_DOCUMENT EXTRACT_
Antonio Cimino: Husserl’s Phenomenology of Social Change: A Reassessment
The aim of this paper is to reassess Husserl’s phenomenology of social change by discussing whether and to what extent Husserlian phenomenology can still provide useful theoretical tools for understanding and analysing what is relevant to social transformations. The paper will move in three directions.
First, the author will explain the extent to which we can identify a phenomenology of social change in Husserl’s works. It goes without saying that Husserl does not formulate the question of social change in the same way in which we would do today. Thus, from a methodological point of view, it is crucial to clarify what we can expect and what we cannot expect from Husserlian phenomenology. The author will show that Husserl does indeed provide us with informative and provoking philosophical instruments which enable us to understand and analyse the nature of social change. The author will pay particular attention to The Crisis of the European Sciences. As is well known, in this book Husserl introduces the concept of Lebenswelt, which has been inspiring many phenomenologists and social scientists interested in social change.
Second, the author will give a clear overview of the specific concepts and theoretical frameworks Husserl introduces with a view to providing a phenomenological analysis of social change. The author will concentrate on three pivotal concepts: style, tradition, meaning. These three concepts do not exhaust the richness and complexity of the Husserlian phenomenology of social change. Nonetheless, they let us understand why Husserlian phenomenology is still very inspiring. The concept of style accounts for the stability that defines social phenomena such as identity, shared epistemic backgrounds, institutions, collective habits, etc. The concept of tradition can help us understand the historical evolution of the style that underlies social phenomena. The concept of meaning enables us to explain both the nature of style and the making of traditions and is crucial to any phenomenological analysis. From such a point of view, style results from sedimented and stabilized meanings, while tradition is the historical making of shared meanings. Husserlian phenomenology can explain social change in a very fruitful way by locating social transformations within the intertwining between style and tradition, that is, between stability and historical evolution.
Third, the author discusses Husserl’s phenomenology of social change from a more critical point of view by singling out a number of problematical points that are typical of Husserl’s approach. The author will pay particular attention to the fact that Husserl’s phenomenology of social change does not do full justice to the political nature of the changes that take place within the horizon of the Lebenswelt. According to the author, such substantive shortcoming cries out for an in-depth revision of the concepts of style, tradition, and meaning in such a way that their political import comes to the fore in a much clearer way.

_WHAT YOU WILL DO_
1) Please rewrite the stretch of the Husserl abstract from "First, the author" through "in social change.", putting "lifeworld" in place of "Lebenswelt".
2) Name the social phenomena that the Husserl abstract gives as examples of the stability the concept of style accounts for.
These rows come from a separate source.

[Dataset entries]

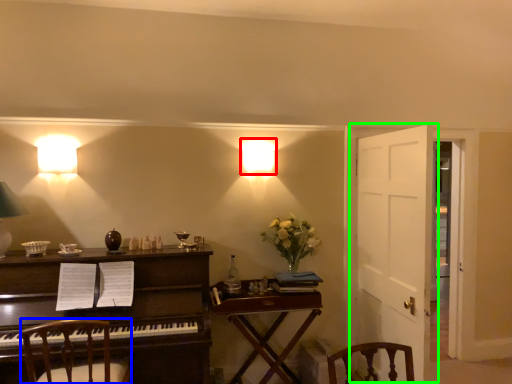
Question: Which is farther away from lamp (highlighted by a red box)? chair (highlighted by a blue box) or door (highlighted by a green box)?

Choices:
 (A) chair
 (B) door

Answer: (A)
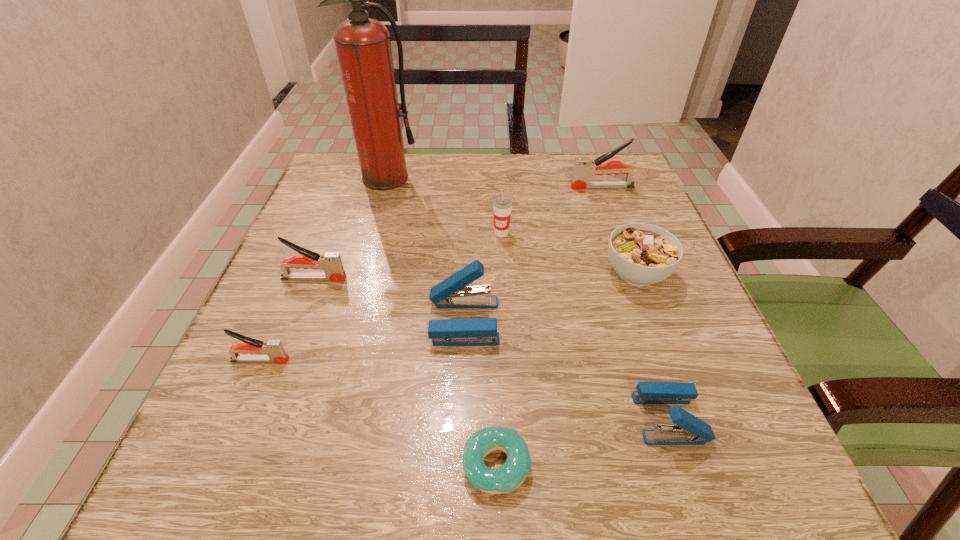
In the image, there is a desktop. Where is `vacant space at the near left corner`? vacant space at the near left corner is located at coordinates pos(309,444).

Identify the location of free space at the far right corner of the desktop. The width and height of the screenshot is (960, 540). (629, 162).

Locate an element on the screen. The width and height of the screenshot is (960, 540). vacant region between the shortest object and the second farthest stapler is located at coordinates (405, 372).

_TASK-BY-TASK SOLUTIONS_
1)
First, the author will explain the extent to which we can identify a phenomenology of social change in Husserl’s works. It goes without saying that Husserl does not formulate the question of social change in the same way in which we would do today. Thus, from a methodological point of view, it is crucial to clarify what we can expect and what we cannot expect from Husserlian phenomenology. The author will show that Husserl does indeed provide us with informative and provoking philosophical instruments which enable us to understand and analyse the nature of social change. The author will pay particular attention to The Crisis of the European Sciences. As is well known, in this book Husserl introduces the concept of lifeworld, which has been inspiring many phenomenologists and social scientists interested in social change.

2) identity, shared epistemic backgrounds, institutions, collective habits